Manuel Pérez Rocha works now with the Institute for Policy Studies and writes an occasional column for La Jornada. (In the late 90s, we both worked with the Mexican Action Network on Free Trade, RMALC). Recently, he pointed to a long list of actions taken together by Mexican, Canadian and U.S. organizations. He continued: 

“Under Trump, we suffer from a savage neoliberalism that evades treaties, written rules, and multilateral organizations. He sees no friends and only enemies. The only laws are those of the strongest and ‘I’m in charge.’ Mexico must respond by demanding a thorough review of the USMCA [called CUSMA in Canada and T-MEC in Mexico], chapter by chapter, since its purpose and content are largely the same as those of NAFTA: to make Mexico an export platform to take advantage of cheap labour. Together with Canada, we must promote this review by generating spaces and resources for democratic participation, not only for business leaders but also for grassroots organizations in all three countries.”
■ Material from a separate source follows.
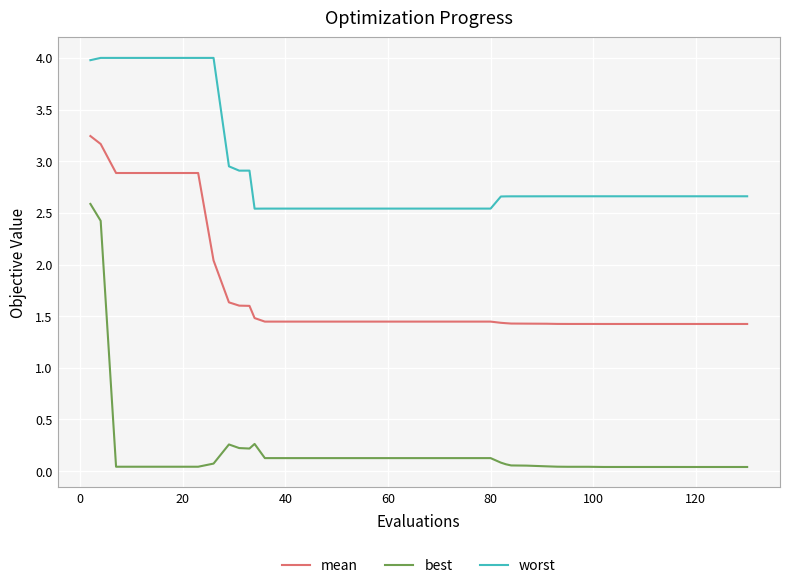

List the series in order of their overall mean, highest first.

worst, mean, best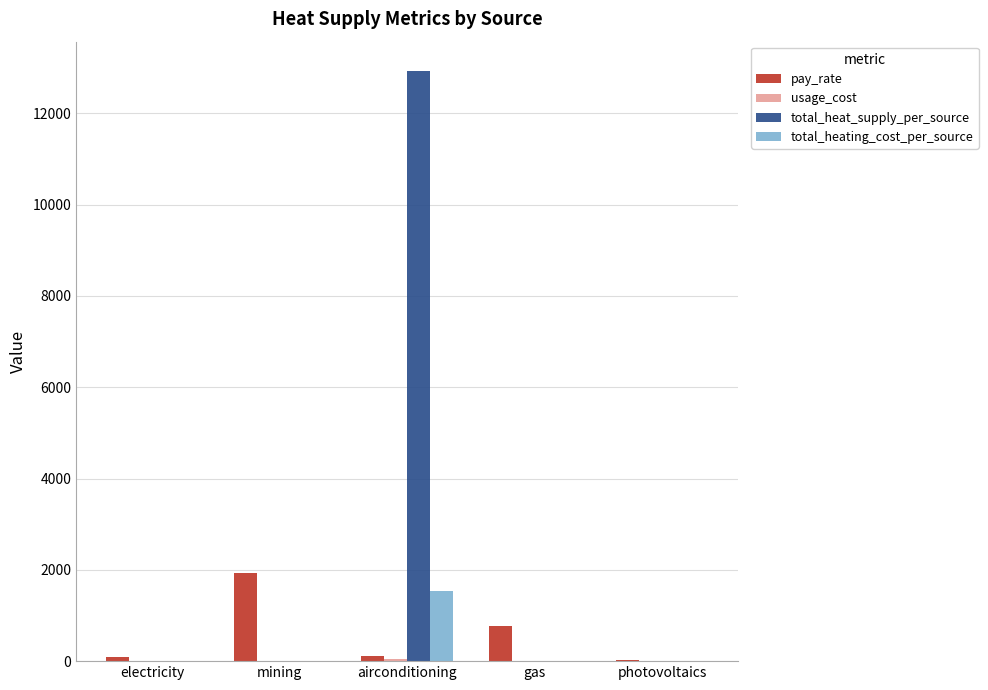

Are the bars grouped side by side (vs. stacked)?

Yes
Meanwhile, Charlie Angus continues his resistance campaign. (In the current federal election, he is not running again.) On April 14, he reminded his Substack readers of Rules for Radicals by Saul Alinsky.

Angus points to what Alinsky would say about our collective sense of loss over what is happening in the world today:

“Do one of three things. One, go and find a wailing wall and feel sorry for yourselves. Two, go psycho and start bombing – but this will only swing people to the right. Three, learn a lesson. Go home, organize, build power.”

* Karl Marx and Friedrich Engels (1848), The Communist Manifesto in Essential Works of Marxism (18th ed., 1979), New York: Bantam, p.15.